#### What needs to be done
Every line in the data below that holds "менен" should be found and copied.

(Saved entries)

..............................

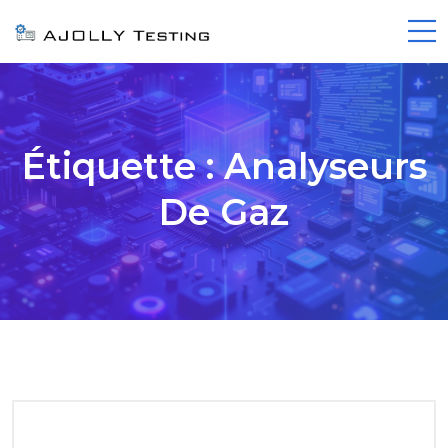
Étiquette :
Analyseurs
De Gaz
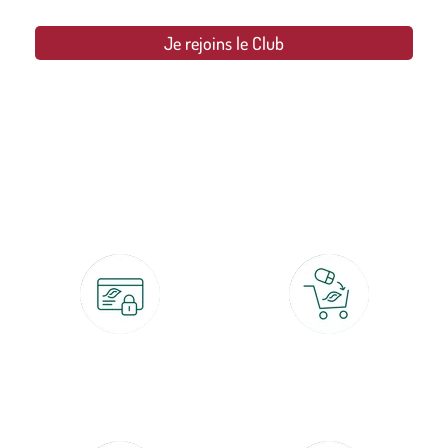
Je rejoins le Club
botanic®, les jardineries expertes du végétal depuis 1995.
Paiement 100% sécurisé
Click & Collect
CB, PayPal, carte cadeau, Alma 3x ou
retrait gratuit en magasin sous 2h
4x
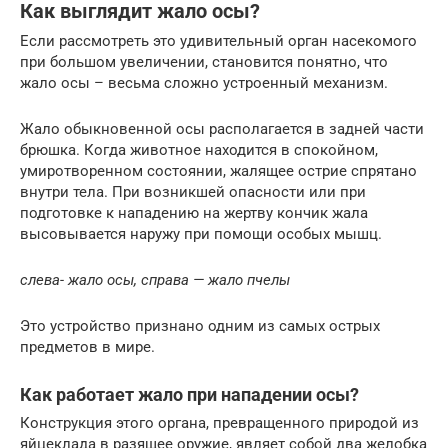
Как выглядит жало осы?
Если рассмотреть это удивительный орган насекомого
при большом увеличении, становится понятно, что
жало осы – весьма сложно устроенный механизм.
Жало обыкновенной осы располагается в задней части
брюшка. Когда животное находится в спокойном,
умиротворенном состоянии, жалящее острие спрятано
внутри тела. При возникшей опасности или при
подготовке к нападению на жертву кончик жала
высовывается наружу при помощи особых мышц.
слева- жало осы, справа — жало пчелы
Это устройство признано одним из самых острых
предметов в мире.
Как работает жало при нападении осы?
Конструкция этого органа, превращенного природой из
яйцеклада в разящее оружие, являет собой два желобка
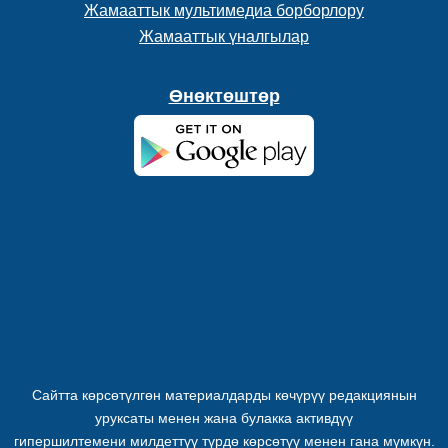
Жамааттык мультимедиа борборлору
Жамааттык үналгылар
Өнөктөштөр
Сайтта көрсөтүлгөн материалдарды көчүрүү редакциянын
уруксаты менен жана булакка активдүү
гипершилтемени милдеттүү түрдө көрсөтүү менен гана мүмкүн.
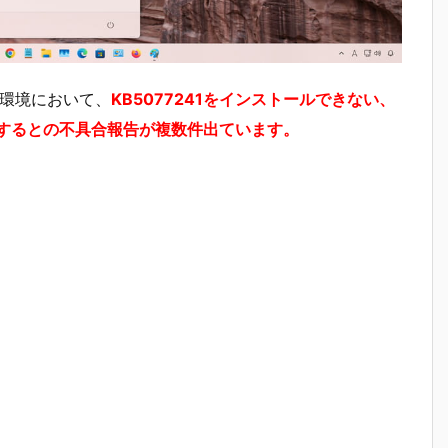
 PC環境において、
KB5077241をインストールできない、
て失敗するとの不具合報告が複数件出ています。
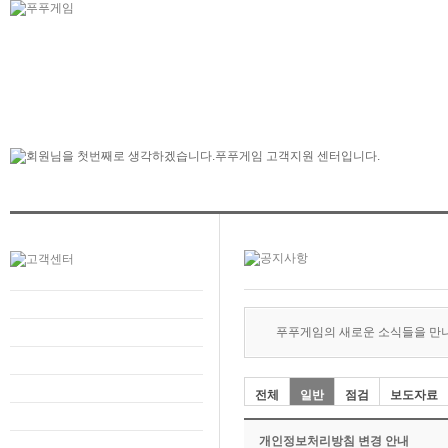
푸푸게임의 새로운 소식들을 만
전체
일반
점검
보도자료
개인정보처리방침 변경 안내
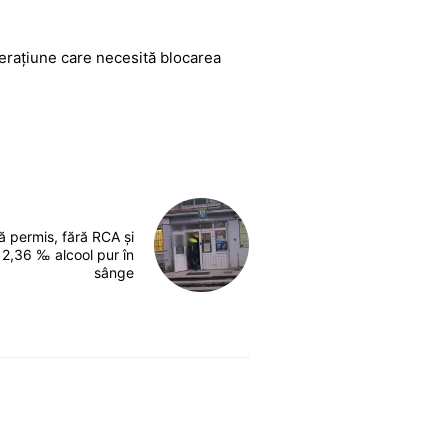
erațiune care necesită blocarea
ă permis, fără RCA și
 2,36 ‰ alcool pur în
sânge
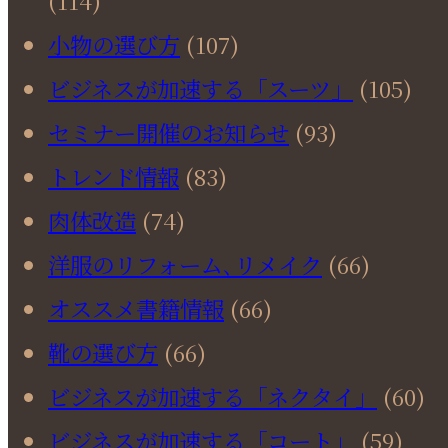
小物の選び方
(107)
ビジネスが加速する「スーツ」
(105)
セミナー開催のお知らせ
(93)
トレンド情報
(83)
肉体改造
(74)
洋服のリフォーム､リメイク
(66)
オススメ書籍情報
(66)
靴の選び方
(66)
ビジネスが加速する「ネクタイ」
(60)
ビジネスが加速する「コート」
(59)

..............................

#### Exercise answer
уруксаты менен жана булакка активдүү
гипершилтемени милдеттүү түрдө көрсөтүү менен гана мүмкүн.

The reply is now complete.